Outer Richmond, Outer Sunset, Merced, then District 10, being Portola, Excelsior, Bayview. The more you go on the outskirts of the city, the better deal you get. We’re the only city in the world where it gets cheaper to live closer to the beach. 

Is there a bellwether for all this? 

If you want to know how San Francisco real estate is doing, look at the tech stocks.

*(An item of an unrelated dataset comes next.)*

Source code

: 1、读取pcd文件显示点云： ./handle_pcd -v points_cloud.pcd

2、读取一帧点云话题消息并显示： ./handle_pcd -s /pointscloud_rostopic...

Two years ago, I had a guy in escrow, and Apple stock went down 10 percent — it was like a huge deal, and my guy backed out of the house. Sure enough, a week later, the stock kicked up to record highs, but he had already lost the house. 

Any changes in how the market works that you’ve noticed? 

List price versus sales price. The last eight years I’ve been doing this, the strategy was always to price your house super-low. You get like 20 offers and it sells 20 to 30 percent above list price. Right now, we’re starting to see people price the properties closer to the expected sales price. If something’s priced at $1.3 million, it will probably sell within 5 percent of $1.3 million, rather than them pricing it at $999K and having a feeding frenzy.

What do you think about all the predictions that San Francisco is over — and everybody’s going to Austin? 

I put zero stock in those predictions. My family has been selling real estate here for almost 40 years. My dad always taught me: Any time you can afford to buy a piece of real estate here, you do it. I joke with my clients — if you’re planning to leave, give me a call, because I’ll buy all that real estate. There’s only so much space in San Francisco — there will basically be no more single family homes built in San Francisco. My family has never regretted buying. We’ve only regretted selling too early.